The Balassi Institute of Hungarian Culture is hosting Budapest Pop-up during June featuring classic and contemporary music.
Czech out the films, concerts and other offerings at the Czech Center (you knew there was going to be a bad pun) Through the rest of June, they’s showing the Czech that Film festival, and hosting a concert of new composers. Their rooftop-ciné series on Tuesdays in July and August features live music and early 20th century Czech and American films on the theme of the “fallen woman”.
The Polish Cultural Institute promotes a wide range of cultural programs in music, art, film, theatre and dance.

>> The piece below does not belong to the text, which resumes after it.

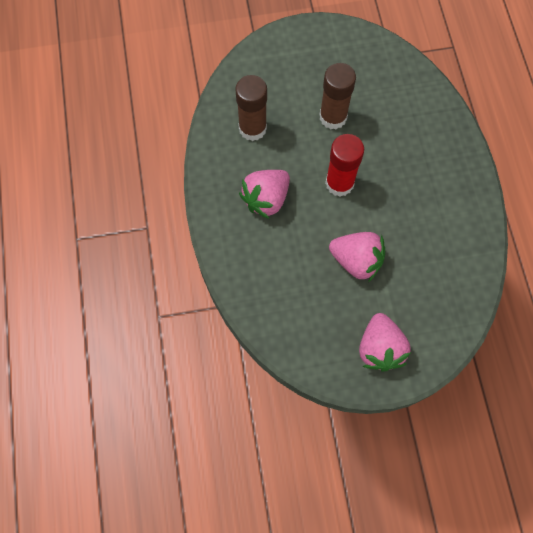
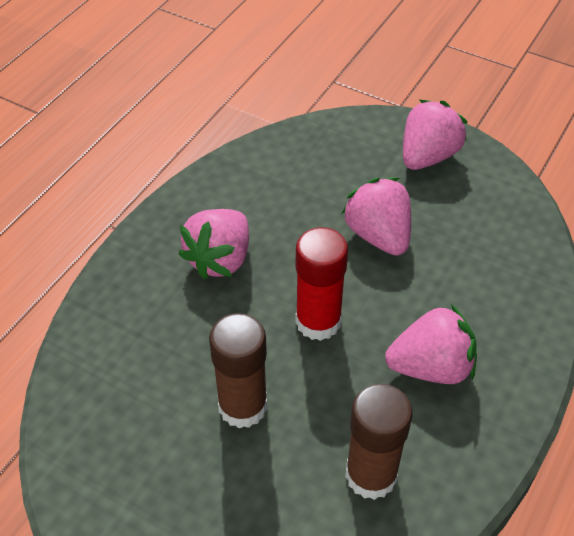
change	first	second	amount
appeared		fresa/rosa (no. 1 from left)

On their website you can find out more about Polish artists performing in New York such as the Polish National Ballet at the Joyce Theatre through June 21st, or the Obara International Quartet at Jazz at Lincoln Center on June 30th, or the works by Pawel Althamer and Agnieszka Kurant which are included in the Storylines exhibit at the Guggenheim Museum .
The Romanian Cultural Institute hosts concerts, lectures and exhibits throughout the year; when this blog went to press, their summer calendar wasn’t posted.
Scandinavia House offers a wide range of programs from the Nordic countries, including exhibitions, lectures, jazz concerts, kids activities and Nordic noir films (need I say more). You can find the full schedule here Be sure to check out the gift shop for some truly unique items, or enjoy lunch or dinner at Smörgås Chef.
The Finnish Cultural Institute offers a residency for Finnish artists, designers and architects. This year, they’re celebrating their 25th year in New York, with the theme of Urban Nature. In July, catch “The Powers That Be” an exhibition on physical energy at Station Independent Projects on the Lower East Side.